## Aim of the task
A word-for-word copy of all entries is required, without images.

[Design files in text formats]

=== Section Start ===

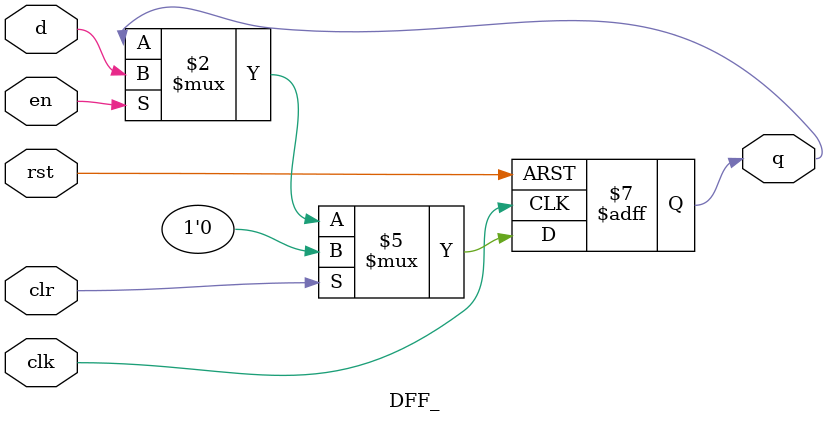
<source format=v>
`timescale 1ns/10ps

module DFF_ 
#(
	 parameter WIDTH	= 1
)
(	 
	 clk
	,rst
	,clr
	,en
	,d
	,q
);

input						clk;
input						rst;
input						en;
input						clr;
input		[WIDTH-1:0]		d;
output	reg	[WIDTH-1:0]		q;

always@(posedge clk or posedge rst)
begin
	if(rst)
		q <= {(WIDTH){1'd0}};
	
	else if(clr)
		q <= {(WIDTH){1'd0}};
		
	else if(en)
		q <= d;
end
endmodule
</source>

=== Section End ===

## Output for this exercise
<source format=v>
`timescale 1ns/10ps

module DFF_ 
#(
	 parameter WIDTH	= 1
)
(	 
	 clk
	,rst
	,clr
	,en
	,d
	,q
);

input						clk;
input						rst;
input						en;
input						clr;
input		[WIDTH-1:0]		d;
output	reg	[WIDTH-1:0]		q;

always@(posedge clk or posedge rst)
begin
	if(rst)
		q <= {(WIDTH){1'd0}};
	
	else if(clr)
		q <= {(WIDTH){1'd0}};
		
	else if(en)
		q <= d;
end
endmodule
</source>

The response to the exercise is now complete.